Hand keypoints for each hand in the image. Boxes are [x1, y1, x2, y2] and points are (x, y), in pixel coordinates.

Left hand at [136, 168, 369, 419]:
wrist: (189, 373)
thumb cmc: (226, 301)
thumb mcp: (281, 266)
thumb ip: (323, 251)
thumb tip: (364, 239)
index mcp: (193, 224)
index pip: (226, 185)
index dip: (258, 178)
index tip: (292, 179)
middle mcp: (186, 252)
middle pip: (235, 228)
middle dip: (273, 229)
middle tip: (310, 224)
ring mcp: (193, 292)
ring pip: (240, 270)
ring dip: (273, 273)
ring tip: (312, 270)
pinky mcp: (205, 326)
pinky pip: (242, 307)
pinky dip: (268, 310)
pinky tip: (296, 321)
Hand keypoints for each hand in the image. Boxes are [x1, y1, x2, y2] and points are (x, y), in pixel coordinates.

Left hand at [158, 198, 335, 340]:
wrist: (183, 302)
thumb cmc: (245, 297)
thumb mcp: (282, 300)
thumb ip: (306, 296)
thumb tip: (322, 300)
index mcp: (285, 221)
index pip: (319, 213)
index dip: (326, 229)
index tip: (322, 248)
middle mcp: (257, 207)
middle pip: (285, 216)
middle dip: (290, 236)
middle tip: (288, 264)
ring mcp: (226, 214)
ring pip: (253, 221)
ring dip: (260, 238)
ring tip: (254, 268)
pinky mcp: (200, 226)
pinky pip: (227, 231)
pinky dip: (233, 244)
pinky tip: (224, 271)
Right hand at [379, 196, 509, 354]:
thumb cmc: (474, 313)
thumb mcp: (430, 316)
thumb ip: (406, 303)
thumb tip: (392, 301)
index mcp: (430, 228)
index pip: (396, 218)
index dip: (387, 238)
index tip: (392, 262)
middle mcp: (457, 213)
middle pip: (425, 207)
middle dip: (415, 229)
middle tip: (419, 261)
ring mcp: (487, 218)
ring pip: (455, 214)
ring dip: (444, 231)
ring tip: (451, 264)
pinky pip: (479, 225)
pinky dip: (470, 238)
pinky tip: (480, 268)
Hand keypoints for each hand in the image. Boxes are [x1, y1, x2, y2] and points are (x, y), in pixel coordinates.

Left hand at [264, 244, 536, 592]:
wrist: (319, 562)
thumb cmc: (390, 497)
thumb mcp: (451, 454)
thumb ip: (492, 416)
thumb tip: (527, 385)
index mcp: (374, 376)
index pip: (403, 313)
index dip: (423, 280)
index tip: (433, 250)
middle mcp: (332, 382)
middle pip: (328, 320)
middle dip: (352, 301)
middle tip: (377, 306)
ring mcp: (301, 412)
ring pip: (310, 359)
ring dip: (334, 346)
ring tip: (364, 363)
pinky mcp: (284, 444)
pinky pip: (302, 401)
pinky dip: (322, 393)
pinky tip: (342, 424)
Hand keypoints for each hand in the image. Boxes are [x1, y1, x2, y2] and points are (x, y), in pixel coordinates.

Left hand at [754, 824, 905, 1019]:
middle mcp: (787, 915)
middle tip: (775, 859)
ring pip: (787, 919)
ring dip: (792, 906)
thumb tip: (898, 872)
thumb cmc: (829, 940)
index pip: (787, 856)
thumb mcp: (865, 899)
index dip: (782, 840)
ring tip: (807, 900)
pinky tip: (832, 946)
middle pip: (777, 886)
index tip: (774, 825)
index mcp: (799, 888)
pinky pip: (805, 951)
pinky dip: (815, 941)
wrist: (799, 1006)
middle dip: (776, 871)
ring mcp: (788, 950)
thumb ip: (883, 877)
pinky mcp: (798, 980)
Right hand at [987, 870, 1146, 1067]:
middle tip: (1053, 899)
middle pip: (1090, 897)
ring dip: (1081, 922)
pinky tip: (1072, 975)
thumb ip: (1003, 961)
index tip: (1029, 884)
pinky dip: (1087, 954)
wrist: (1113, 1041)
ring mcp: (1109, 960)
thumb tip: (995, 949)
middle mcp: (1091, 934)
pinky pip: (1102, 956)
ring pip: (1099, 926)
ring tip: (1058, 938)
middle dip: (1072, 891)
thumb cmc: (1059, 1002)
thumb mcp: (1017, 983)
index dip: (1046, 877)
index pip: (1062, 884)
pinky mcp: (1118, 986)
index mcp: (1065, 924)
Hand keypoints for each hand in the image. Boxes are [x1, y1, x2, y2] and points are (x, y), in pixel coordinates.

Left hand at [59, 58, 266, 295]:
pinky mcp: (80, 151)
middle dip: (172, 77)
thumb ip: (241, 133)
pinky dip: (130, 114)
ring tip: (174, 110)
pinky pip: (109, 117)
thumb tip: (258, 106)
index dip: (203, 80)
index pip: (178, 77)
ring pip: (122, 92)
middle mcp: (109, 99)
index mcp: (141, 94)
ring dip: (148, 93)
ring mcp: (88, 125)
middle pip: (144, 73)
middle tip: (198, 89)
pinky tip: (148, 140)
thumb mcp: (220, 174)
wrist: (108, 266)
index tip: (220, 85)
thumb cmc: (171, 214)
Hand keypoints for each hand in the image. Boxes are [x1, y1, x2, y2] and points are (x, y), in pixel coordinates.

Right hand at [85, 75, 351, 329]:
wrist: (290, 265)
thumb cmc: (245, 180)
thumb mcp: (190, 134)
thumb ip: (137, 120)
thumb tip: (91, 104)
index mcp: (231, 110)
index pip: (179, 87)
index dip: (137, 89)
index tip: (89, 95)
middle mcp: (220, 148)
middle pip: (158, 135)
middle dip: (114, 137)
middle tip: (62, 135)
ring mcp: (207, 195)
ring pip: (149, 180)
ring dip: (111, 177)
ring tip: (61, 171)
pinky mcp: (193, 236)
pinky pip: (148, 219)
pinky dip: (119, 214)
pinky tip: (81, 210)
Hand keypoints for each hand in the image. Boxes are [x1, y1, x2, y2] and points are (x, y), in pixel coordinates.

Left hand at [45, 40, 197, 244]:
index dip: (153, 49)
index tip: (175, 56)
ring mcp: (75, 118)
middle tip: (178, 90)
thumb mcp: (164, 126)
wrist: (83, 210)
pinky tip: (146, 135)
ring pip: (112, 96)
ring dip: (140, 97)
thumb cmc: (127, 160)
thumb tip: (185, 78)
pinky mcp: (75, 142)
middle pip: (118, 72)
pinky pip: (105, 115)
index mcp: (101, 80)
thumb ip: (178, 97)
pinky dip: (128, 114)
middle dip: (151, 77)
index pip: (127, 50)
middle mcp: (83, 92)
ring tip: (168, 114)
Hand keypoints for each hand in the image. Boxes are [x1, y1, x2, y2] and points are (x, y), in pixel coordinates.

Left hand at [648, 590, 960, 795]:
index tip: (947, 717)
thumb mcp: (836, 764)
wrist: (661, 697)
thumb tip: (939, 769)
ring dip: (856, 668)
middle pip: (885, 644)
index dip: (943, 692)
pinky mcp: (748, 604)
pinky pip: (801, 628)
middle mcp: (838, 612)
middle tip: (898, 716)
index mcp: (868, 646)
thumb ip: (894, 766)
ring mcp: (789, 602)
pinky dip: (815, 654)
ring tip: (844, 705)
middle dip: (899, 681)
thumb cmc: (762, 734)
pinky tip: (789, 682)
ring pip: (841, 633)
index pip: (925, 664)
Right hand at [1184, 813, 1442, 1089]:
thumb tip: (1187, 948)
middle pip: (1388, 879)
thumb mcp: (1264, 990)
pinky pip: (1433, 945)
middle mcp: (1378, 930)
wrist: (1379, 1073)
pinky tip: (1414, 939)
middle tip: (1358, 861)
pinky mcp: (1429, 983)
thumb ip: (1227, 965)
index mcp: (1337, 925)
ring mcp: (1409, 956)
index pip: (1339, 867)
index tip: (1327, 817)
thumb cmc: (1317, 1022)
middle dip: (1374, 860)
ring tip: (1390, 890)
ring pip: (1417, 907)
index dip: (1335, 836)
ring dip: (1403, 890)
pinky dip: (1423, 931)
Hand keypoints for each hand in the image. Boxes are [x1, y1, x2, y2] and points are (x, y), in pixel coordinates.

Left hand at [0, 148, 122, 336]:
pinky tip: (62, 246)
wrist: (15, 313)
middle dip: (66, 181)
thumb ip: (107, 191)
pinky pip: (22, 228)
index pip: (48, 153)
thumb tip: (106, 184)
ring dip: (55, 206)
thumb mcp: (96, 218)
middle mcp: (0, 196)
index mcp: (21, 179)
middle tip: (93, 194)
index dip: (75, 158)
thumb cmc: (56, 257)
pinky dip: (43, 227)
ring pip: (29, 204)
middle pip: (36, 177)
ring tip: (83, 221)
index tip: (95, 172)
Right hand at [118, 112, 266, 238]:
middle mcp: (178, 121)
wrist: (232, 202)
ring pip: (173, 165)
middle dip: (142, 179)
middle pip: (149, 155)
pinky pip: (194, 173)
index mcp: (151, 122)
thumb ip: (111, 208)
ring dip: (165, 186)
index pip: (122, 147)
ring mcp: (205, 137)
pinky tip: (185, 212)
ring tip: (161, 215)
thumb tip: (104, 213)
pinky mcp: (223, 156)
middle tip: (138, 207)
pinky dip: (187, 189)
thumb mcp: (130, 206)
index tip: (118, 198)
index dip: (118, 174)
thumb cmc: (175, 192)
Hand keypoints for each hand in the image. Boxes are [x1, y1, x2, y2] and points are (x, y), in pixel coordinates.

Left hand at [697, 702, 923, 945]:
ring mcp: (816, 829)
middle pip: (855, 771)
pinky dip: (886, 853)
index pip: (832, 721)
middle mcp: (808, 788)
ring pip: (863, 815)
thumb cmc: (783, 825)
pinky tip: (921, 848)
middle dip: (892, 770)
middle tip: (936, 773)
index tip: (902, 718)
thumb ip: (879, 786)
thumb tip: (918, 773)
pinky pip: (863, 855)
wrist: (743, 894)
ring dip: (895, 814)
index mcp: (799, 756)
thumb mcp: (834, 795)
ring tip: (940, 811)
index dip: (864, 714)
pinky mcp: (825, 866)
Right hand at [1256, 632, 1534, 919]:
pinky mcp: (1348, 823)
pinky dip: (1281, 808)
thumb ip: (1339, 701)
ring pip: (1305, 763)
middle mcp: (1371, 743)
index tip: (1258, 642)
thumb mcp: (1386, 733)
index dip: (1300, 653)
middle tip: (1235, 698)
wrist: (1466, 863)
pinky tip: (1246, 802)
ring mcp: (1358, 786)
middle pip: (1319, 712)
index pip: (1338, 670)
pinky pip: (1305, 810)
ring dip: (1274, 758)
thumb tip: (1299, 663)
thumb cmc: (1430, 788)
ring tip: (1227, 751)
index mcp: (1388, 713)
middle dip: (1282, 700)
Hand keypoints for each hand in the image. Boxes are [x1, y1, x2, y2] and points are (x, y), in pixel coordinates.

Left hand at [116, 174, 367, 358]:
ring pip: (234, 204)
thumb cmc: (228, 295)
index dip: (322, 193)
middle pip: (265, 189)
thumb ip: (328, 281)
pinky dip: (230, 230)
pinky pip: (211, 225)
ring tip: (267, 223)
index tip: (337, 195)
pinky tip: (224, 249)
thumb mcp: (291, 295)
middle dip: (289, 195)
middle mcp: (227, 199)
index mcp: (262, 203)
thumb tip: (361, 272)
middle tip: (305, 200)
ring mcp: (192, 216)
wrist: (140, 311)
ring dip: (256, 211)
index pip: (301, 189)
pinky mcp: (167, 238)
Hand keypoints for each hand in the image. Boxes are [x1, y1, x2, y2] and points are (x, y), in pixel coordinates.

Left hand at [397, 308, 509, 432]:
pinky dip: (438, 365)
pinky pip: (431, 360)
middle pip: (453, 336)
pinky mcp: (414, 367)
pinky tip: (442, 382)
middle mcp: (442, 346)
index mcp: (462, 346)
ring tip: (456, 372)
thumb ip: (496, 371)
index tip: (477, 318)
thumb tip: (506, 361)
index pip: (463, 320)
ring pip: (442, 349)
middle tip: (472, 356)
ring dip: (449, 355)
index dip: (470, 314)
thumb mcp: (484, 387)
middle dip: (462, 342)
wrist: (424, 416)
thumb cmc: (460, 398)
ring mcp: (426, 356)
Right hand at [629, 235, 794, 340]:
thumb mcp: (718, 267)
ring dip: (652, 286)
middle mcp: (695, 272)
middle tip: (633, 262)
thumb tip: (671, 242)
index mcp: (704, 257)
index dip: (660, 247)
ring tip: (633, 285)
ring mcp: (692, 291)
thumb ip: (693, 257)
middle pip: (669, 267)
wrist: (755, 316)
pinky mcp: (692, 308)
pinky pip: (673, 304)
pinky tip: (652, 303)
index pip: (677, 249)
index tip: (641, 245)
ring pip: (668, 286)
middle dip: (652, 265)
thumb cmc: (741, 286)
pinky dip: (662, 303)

◆ **WHAT YOU WILL DO**: One number only, please: the count of lines in the material holding the word "Right".

◆ **WORKED SOLUTION**: 7